Dr. Helmer has been an internist in private practice and is currently president of DRD Consulting, an executive training firm specializing in the healthcare field, in Haddon Heights, NJ. She was formerly vice president of medical affairs/chief medical off

Personal Best

"Not another meeting!"

Some meeting announcements spark as much enthusiasm as a flat tire. But you can break that mold by putting together a productive, interesting session that will boost your reputation as a leader, motivate attendees, and guarantee that you'll come out with results that make a difference.

Effective meetings don't happen by accident. You'll need to prepare, and use or develop your leadership and people-management skills-the latter often presents the biggest challenge.

Preparing for the meeting

There are certain basic steps you should go through before any sort of meeting. For small, informal meetings, some of the steps can be, in effect, mental notes, but you'll need to go through them all the same if you want a truly productive session.

Define the meeting's goal.
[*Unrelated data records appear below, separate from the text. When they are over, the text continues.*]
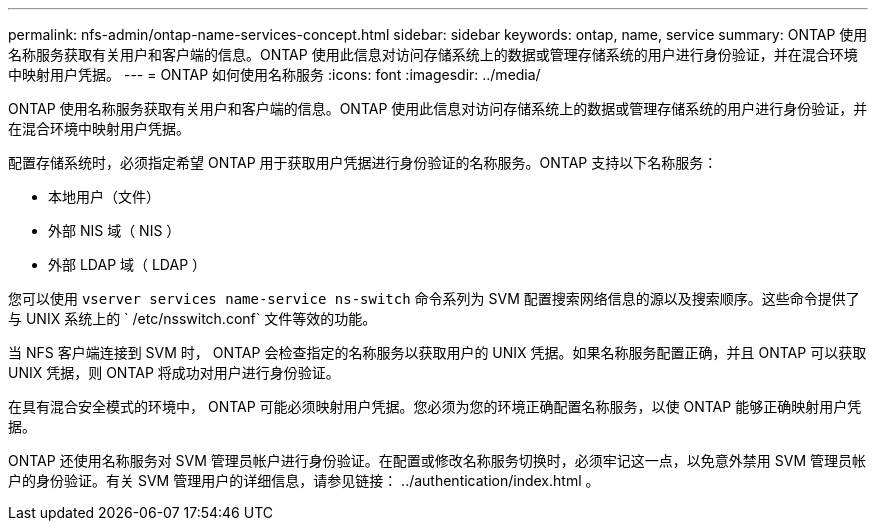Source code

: ---
permalink: nfs-admin/ontap-name-services-concept.html 
sidebar: sidebar 
keywords: ontap, name, service 
summary: ONTAP 使用名称服务获取有关用户和客户端的信息。ONTAP 使用此信息对访问存储系统上的数据或管理存储系统的用户进行身份验证，并在混合环境中映射用户凭据。 
---
= ONTAP 如何使用名称服务
:icons: font
:imagesdir: ../media/


[role="lead"]
ONTAP 使用名称服务获取有关用户和客户端的信息。ONTAP 使用此信息对访问存储系统上的数据或管理存储系统的用户进行身份验证，并在混合环境中映射用户凭据。

配置存储系统时，必须指定希望 ONTAP 用于获取用户凭据进行身份验证的名称服务。ONTAP 支持以下名称服务：

* 本地用户（文件）
* 外部 NIS 域（ NIS ）
* 外部 LDAP 域（ LDAP ）


您可以使用 `vserver services name-service ns-switch` 命令系列为 SVM 配置搜索网络信息的源以及搜索顺序。这些命令提供了与 UNIX 系统上的 ` /etc/nsswitch.conf` 文件等效的功能。

当 NFS 客户端连接到 SVM 时， ONTAP 会检查指定的名称服务以获取用户的 UNIX 凭据。如果名称服务配置正确，并且 ONTAP 可以获取 UNIX 凭据，则 ONTAP 将成功对用户进行身份验证。

在具有混合安全模式的环境中， ONTAP 可能必须映射用户凭据。您必须为您的环境正确配置名称服务，以使 ONTAP 能够正确映射用户凭据。

ONTAP 还使用名称服务对 SVM 管理员帐户进行身份验证。在配置或修改名称服务切换时，必须牢记这一点，以免意外禁用 SVM 管理员帐户的身份验证。有关 SVM 管理用户的详细信息，请参见链接： ../authentication/index.html 。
Is a meeting the best forum for accomplishing what you want? Often, you're better off dealing with topics-particularly with large groups-via e-mail. You don't need a meeting when the purpose is simply to report information and no discussion is anticipated or required. You'll earn respect if you develop a reputation for holding meetings only when they're absolutely necessary.
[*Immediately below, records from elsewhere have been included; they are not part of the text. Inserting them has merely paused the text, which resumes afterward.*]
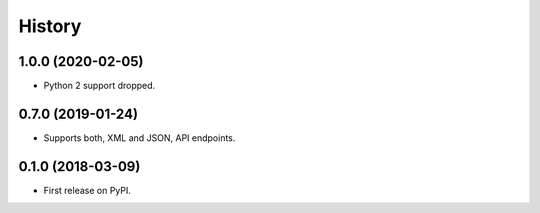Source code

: =======
History
=======

1.0.0 (2020-02-05)
------------------

* Python 2 support dropped.

0.7.0 (2019-01-24)
------------------

* Supports both, XML and JSON, API endpoints.

0.1.0 (2018-03-09)
------------------

* First release on PyPI.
Call a meeting only if you need input from others; you anticipate that some people will want to give information or opinions that could change the plan; your corporation or hospital mandates it; or, face-to-face communication is needed to make your project successful.

Circulate an agenda before the meeting. This gives people a chance to collect their thoughts and come prepared to talk about key issues. Include any background information that would be useful for the discussion. If you have material that's more than a page long, distribute it before the meeting. People can't review and digest complicated material while a meeting's taking place. Assign a realistic time frame to each agenda item. If the agenda becomes too unwieldy, consider splitting into smaller groups to deal with some elements in advance.

Anticipate trouble and deal with it. If you expect a fight over a tough issue, lay the groundwork before the meeting. Drop by or call your opponents to discuss it; learn their concerns and address them up front, or build time into the agenda to discuss them. If you can settle some hot issues in advance, you can keep the meeting from getting derailed.

Get your props in order. Make sure the audiovisual equipment, handouts, slides, computer for PowerPoint presentations, and meeting room are ready. Practice with the technology if you aren't used to it.

Create an attention-getting opener. Sure, you can kick off a meeting by announcing, "Okay, let's get started." However, you'll elevate the event if you put some effort into beginning with an icebreaker-an introductory, entertaining, or relevant remark to start things off and set a relaxed tone.

During the meeting

Once you've gotten things started, the main goal is to keep things going smoothly and do all you can to make sure you accomplish what the meeting was intended to accomplish. Here's how to do that.

Define the rules. Some meetings, such as those held by a hospital's medical staff and medical executive committees, are required to follow parliamentary procedure. In these cases, review Robert's Rulesof Order or other parliamentary procedures that are mandated for the meeting.

Most meetings are informal, but you still need rules. I suggest proposing rules based on standard procedures, and asking for the group's approval. You might offer flexibility in one or two areas, such as the timing of breaks or working through lunch.